A tale of two Maples
Following an article by BridgeNature.org and comments from local supporters, we can confirm that Bridge Parish Council is to reconsider its decision to pollard two Norway Maple trees on Bridge Recreation Ground. The matter will be discussed again at the next meeting of the council on 10th December 2015. BridgeNature.org thanks local people for their support. We would also like to express our appreciation to Bridge Parish Council for their consideration in allowing this matter to be reviewed.
For those members of the public who would like to express your support for the view that the trees should be gently pruned rather than brutally hacked to stumps in a method called ‘pollarding’, it is not too late to give your opinion. Please write expressing your views to the parish clerk at: firstname.lastname@example.org
Raise your glass to the Wild Service tree
This week a Wild Service tree has been planted on the recreation ground as part of the Future Heritage Tree scheme run by the Kent Heritage Tree Project and put into practice by The Conservation Volunteers.
This new tree is a delightful addition to our local landscape, partly because we should welcome all the trees we can, but also because its history within our culture is so intriguing. The Wild Service tree’s name comes from a corruption of the Latin word root ‘cervesia,’ now more commonly used across the Spanish speaking world as ‘cerveza’ meaning beer. The tree bears little green berries which turn brown when ripe and they were indeed used in ancient times for flavouring the brew before the widespread use of hops. So, we now have a beer tree in our village!

→ TASKS:
a) When will Bridge Parish Council discuss the two Norway Maples again, according to the Bridge trees article?
b) Extend the Bridge trees article, picking up right after its final sentence.
The records that come next were drawn from a separate source.

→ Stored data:
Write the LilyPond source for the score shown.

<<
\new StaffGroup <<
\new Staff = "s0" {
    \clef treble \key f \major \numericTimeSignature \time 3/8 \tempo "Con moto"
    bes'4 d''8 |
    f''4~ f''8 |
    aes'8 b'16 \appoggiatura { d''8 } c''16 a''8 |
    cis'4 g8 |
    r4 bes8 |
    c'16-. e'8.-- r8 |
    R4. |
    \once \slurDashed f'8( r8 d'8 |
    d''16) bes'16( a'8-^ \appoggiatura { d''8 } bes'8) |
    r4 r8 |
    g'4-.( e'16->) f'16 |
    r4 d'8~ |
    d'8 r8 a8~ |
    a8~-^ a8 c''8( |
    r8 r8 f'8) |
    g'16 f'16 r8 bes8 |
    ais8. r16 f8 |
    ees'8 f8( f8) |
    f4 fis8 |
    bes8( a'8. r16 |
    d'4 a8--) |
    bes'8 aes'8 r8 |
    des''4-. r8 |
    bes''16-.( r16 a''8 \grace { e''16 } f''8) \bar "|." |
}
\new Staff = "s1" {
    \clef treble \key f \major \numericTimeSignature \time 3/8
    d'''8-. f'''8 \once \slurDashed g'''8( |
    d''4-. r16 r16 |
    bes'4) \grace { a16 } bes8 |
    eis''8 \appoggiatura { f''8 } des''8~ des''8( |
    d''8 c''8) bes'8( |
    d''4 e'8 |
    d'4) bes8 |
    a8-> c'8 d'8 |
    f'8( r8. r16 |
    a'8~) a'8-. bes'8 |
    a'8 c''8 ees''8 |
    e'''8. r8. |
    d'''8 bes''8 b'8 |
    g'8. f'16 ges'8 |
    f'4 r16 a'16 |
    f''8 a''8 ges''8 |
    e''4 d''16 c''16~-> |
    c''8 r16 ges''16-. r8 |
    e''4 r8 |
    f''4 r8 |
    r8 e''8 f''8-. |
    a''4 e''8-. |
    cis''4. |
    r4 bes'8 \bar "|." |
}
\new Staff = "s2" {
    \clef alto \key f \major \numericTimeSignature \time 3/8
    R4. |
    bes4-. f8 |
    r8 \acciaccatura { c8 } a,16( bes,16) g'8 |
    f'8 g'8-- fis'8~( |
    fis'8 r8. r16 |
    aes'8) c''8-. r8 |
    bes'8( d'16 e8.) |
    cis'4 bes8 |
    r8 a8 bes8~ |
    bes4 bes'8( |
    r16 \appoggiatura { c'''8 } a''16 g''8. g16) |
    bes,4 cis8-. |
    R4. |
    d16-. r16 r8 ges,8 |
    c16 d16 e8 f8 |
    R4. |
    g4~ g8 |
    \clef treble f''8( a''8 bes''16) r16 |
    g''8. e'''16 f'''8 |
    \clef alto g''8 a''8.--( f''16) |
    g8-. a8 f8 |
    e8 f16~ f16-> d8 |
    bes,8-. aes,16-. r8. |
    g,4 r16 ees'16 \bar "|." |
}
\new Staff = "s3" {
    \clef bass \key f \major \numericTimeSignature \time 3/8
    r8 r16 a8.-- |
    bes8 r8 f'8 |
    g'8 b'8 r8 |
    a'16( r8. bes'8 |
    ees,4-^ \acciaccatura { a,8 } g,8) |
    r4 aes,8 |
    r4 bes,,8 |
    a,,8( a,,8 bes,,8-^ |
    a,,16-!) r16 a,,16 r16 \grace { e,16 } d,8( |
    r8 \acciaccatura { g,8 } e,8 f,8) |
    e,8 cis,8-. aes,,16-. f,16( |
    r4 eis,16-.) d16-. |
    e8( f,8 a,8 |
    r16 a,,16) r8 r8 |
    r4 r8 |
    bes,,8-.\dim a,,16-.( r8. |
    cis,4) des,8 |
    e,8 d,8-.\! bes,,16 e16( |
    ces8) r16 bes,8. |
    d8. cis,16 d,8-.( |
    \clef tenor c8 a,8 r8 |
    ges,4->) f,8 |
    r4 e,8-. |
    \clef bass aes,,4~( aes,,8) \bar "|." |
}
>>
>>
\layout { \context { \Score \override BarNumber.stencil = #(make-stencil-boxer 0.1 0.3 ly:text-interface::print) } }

→ OUTPUTS BY TASK:
a) At its next meeting, on 10th December 2015.

b)
When mature, the bark of the Wild Service tree can break up into little regular squares like a chequer board, giving it the alternative name of the Chequer Tree: the fruits are sometimes called chequers too. It is thought that this may be why many olde English pubs were called ‘The Chequers’.
This beautiful tree, which may eventually grow to about 20 metres tall, is part of the Sorbus family which includes the whitebeam and the rowan; yet the Wild Service bears leaves of a uniquely distinctive shape. In olden times the berries were sometimes threaded onto strings and left to go over-ripe, at which point they take on a date like quality. They were often given to children as sweets.
Wild Service trees are now very rare in Britain, possibly because our summers have cooled from Roman times and the berries often fail to mature. Ironically, if global warming raises summer temperatures again we may see more berries from our own Wild Service tree. All the more reason to treasure this new addition to our landscape.